**WHAT THE EXERCISE ASKS:** Can you copy the Text Duplicates Report text below word for word, from "Text Duplicates (TD) summary" to "algorithm's set run."?

**DOCUMENT SECTION:**
%%

Text Duplicates Report
IN THIS ARTICLE:
The Text Duplication algorithm only operates on the extracted text of a document, excluding signature images, embedded objects, and other heavily duplicative content.
Text Duplicates (TD) summary
The email threading summary shows the "headline" (8.50% DOCUMENT REDUCTION) and other major information for this algorithm's set run.
Algorithm Name and Set ID |
The algorithm name and the system-generated, unique code for this set's algorithm run. Use this number to search for new Text Duplicate fields after they have been overlaid into Relativity. |
% DOCUMENT REDUCTION
|
The percent reduction when non-pivot documents are removed. Document reduction looks at only pivot documents. The pivot is the first document in an email chain that combines to form a text-duplicate group. It’s the point of reference for the other documents in the group. If you only review the pivot from a set, you will see a reduction of this much. Lighthouse doesn't recommend removing the documents but instead recommends using the neat duplicate groupings to expedite review. |
Pivots |
The number of documents that are first identified in a TD group. |
Non Pivots |
The number of documents that aren't pivots that were analyzed for TD. |
Ignored/Exceptions |
The number of documents excluded or exceptions in this run. Exclusions are due to large/small settings or the exclusion of emails from ND runs. |
Total |
The total number of documents run over. |
AVERAGE GROUP SIZE |
The average number of documents in a TD group. So in this set, the average size is, roughly, one document, or more exactly, 1.09. |
Text Duplicates (TD) details
You can use the carousel controls to advance to the Text Duplicates Details report.
Algorithm Name and Code |
The algorithm that was run and the system-generated code for this group. This example shows (MATD-262) |
SCOPE SUMMARY |
Analyzed—emails, attachments, and loose files compared Ignored/Exceptions—Large documents ignored, Small documents ignored, and Exceptions Total Documents—The total number of documents. |
TEXT DUPLICATE RESULTS |
Pivots—the total text duplicate pivots identified then a breakdown of emails, attachments, and loose files Non-pivots—the total text duplicate non-pivots identified then a breakdown of emails, attachments, and loose files Ignored/Exceptions—documents ignored or excepted Total Documents—total number of documents analyzed |
Group Count Summary |
Shows a group distribution by size of the group. Large groups can be easily reviewed together to expedite review. |
AVERAGE GROUP SIZE |
The average number of documents in a TD group. So in this set, the average size is, roughly, two documents, or more exactly, 1.09. |

%%

**STORED DATA:**
%%

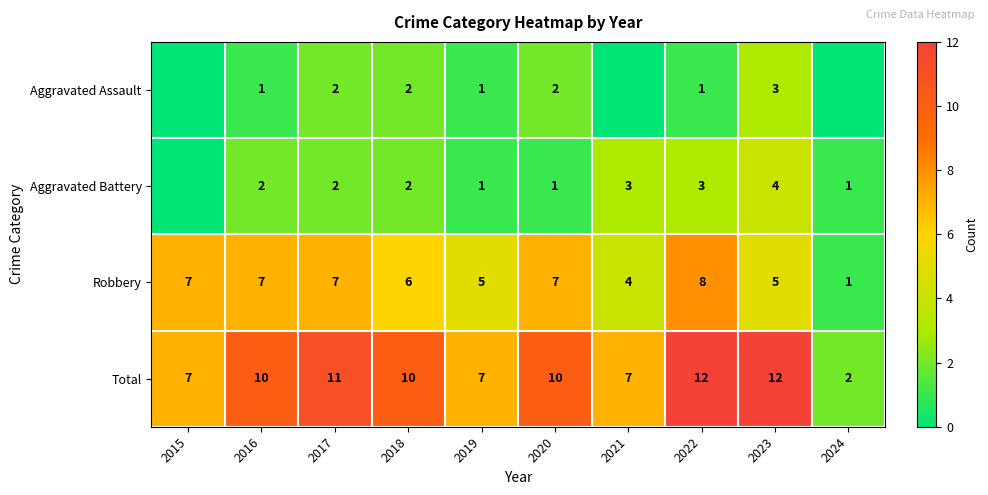

Is the value of Total at 2024 greater than the value of Aggravated Assault at 2016?

Yes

%%

**EXERCISE ANSWER:**
Text Duplicates (TD) summary
The email threading summary shows the "headline" (8.50% DOCUMENT REDUCTION) and other major information for this algorithm's set run.